### SUPPLIED PASSAGE
━━━━━━

Sir John Strode (11 August 1624 – 1679) of Parnham, Dorset supported the Royalist cause in the English Civil War. He held various official offices during the Protectorate and was knighted by Oliver Cromwell. After the Restoration he was a member of the Cavalier Parliament. He was knighted by King Charles II in 1662.

==Biography==
Strode was the son of Sir John Strode, also a Royalist, MP for Bridport, and his second wife Ann Wyndham, who was killed in 1645 by Parliamentarian soldiers. He had a private education, succeeded his father in 1642 and was a royalist commissioner in the Civil War. He compounded for his estate valued at £633 p.a.

In 1652 he was commissioner for assessment and appointed J.P. for Dorset but he was removed again soon after. By 1657 he was commissioner for assessment again and served as Sheriff of Dorset from 1657 to November 1660. He was knighted by the Lord Protector Oliver Cromwell in 1658. He was commissioner for assessment from January 1660 to his death, became a freeman of Lyme Regis in May 1660 and was appointed J.P. for Dorset in July 1660 until his death.

━━━━━━

### WORK TASK 1
Summarize the Strode passage in two sentences.
### WORK TASK 2
Name every person in the Strode passage other than the Sir John Strode who lived from 1624 to 1679.
Answer from the Strode passage alone.

━━━━━━

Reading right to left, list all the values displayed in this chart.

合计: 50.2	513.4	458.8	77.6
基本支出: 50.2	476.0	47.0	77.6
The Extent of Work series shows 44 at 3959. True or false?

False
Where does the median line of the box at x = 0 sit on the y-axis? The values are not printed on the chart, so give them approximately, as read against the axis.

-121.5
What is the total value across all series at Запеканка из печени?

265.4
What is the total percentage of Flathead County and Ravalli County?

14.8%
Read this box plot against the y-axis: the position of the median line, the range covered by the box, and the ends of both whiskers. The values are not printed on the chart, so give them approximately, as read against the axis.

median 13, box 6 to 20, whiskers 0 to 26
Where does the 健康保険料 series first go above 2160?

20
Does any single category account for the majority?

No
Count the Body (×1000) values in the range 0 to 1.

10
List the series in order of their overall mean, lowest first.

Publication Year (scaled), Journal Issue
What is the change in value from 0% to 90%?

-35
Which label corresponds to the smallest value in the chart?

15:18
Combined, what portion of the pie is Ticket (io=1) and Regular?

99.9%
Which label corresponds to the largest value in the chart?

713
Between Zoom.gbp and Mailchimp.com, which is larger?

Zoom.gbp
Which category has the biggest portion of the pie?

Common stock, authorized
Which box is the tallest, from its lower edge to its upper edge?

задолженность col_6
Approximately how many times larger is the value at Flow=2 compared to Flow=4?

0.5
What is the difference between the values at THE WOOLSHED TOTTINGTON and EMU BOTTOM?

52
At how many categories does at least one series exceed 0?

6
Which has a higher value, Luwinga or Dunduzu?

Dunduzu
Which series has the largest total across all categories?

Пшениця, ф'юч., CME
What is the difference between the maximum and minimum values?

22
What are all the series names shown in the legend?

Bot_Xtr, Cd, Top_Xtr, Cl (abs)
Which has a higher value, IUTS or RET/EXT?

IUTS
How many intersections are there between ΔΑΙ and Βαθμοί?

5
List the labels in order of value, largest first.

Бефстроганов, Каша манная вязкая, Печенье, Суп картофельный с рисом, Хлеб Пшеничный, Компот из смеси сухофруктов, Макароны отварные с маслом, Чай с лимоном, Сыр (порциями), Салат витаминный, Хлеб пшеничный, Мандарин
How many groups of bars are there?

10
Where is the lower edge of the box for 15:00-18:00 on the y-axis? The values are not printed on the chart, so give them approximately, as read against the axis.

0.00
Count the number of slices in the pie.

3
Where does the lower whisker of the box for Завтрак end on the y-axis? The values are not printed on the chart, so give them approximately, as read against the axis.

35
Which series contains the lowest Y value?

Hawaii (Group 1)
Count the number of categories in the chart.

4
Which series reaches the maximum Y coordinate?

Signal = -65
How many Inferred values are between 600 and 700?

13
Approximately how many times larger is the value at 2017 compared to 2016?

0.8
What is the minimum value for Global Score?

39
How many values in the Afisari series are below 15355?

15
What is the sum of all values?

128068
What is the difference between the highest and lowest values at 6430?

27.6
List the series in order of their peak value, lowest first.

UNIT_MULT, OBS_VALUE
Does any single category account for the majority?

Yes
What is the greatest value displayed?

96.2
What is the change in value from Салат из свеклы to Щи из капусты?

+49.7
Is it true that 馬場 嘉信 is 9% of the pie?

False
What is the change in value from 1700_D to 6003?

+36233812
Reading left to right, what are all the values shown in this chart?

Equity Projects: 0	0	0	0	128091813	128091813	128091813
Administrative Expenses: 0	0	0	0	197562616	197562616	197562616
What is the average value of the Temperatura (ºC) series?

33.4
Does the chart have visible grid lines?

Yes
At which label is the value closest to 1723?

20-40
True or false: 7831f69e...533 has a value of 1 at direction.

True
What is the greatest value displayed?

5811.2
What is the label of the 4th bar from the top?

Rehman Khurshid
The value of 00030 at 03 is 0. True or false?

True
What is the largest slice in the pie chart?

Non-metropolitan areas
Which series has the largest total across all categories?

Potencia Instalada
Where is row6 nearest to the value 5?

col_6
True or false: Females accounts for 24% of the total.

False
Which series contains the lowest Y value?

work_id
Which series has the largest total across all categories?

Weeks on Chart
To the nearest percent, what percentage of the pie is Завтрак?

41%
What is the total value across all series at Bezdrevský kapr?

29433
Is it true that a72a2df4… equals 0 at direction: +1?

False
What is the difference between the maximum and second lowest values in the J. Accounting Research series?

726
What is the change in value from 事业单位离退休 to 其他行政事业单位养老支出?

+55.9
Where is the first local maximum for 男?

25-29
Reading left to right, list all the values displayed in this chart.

━━━━━━

### OUTPUT 1
Sir John Strode of Parnham, Dorset, succeeded his Royalist father in 1642 and served as a royalist commissioner in the English Civil War. He later held offices that included commissioner for assessment, J.P. and Sheriff of Dorset, was knighted by Oliver Cromwell in 1658 and by King Charles II in 1662, and sat in the Cavalier Parliament after the Restoration.

### OUTPUT 2
- Sir John Strode, his father, MP for Bridport
- Ann Wyndham, his mother
- Oliver Cromwell, the Lord Protector
- King Charles II